Certains cherchent à ne pas passer professionnel par le circuit des frères Acariès. Selon eux, ils ont trop de pouvoir et peuvent agir, dans ce système de non concurrence, sur les carrières comme bon leur semble. Ils ont un véritable droit de vie (proposition de combats) ou de mort (plus aucun combat d’organisé). Les boxeurs sont alors en situation de devoir accepter sans négocier. Pour certains la solution se trouve alors dans les circuits étrangers (l’Allemagne mais surtout des Etats-Unis).

« Pour te dire un mec comme C., il est parti aux USA pour l’argent et pour boxer (…) Si je passe pro, je n’irais pas avec les Acaries, j’irais avec un autre truc, je ne m’associerai pas avec un promoteur. Je préfère m’associer avec une télé. » (Amateur INSEP)

« Tu sais qu’en France on a un système, que les trois quarts des boxeurs passent avec le même promoteur. Ils ont signé avec eux, ils ont un contrat. Moi j’ai pas signé avec eux. (…) Les seuls qui maintiennent le pouvoir aujourd’hui dans la boxe, c’est Acariès. Sans eux, sans passer par eux, vous faîtes rien. Il faut partir aux Etats- Unis. » (Pro ex INSEP)

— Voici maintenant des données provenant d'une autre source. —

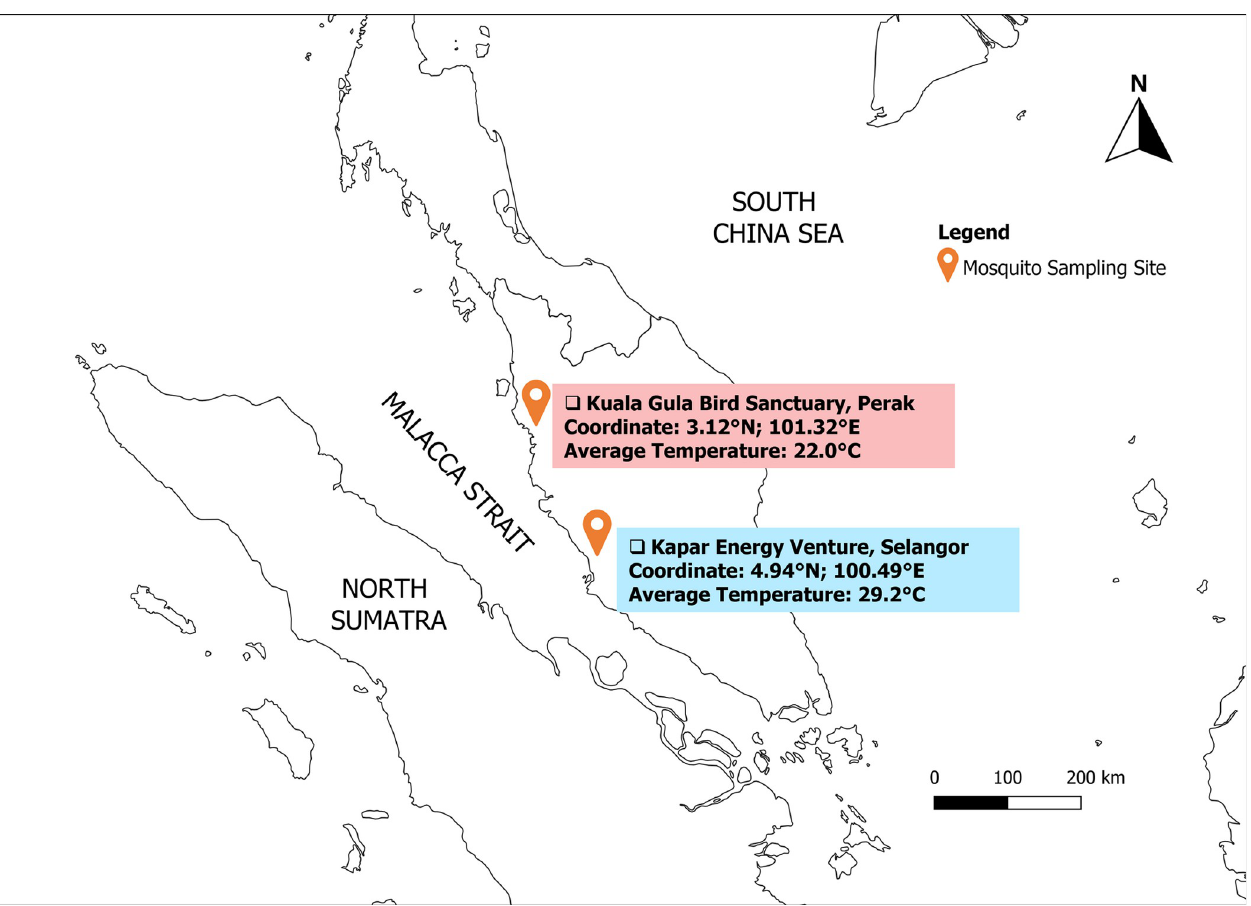
Fig 1. Sampling sites for mosquito collection. The wild bird’s migration sites and stopover in Malaysia used as sampling location of mosquitoes in this study [marked with orange pin]. The study location map was prepared using Natural Earth website: https://www.naturalearthdata.com/downloads/.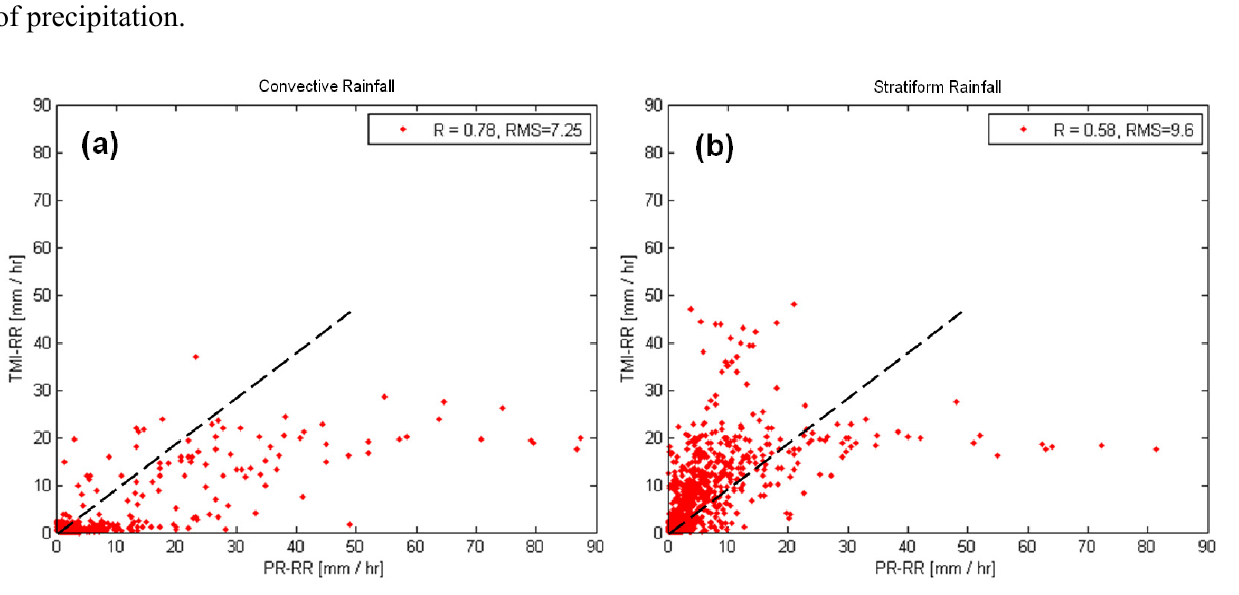
Figure 15. Scatterplot of TMI-RR and PR-RR for ( a ) convective rainfall and ( b ) stratiform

Face à cette situation, certains pensent qu’il est du ressort de la fédération de gérer et régler le problème.

« Non mais tu sais, aujourd’hui tant que la fédération, elle n’aura pas compris qu’il faut faire jouer la concurrence, on n’y arrivera pas. Quand tu as qu’une personne qui fait avancer la boxe (…) Je ne fais pas une guerre après eux. Mais je veux dire par là que t’as un monopole aujourd’hui en France. » (Pro ex INSEP) Dans ce contexte la boxe professionnelle est alors présentée par les boxeurs comme un monde dangereux pour eux-mêmes en termes de carrière, de santé et de reconversion.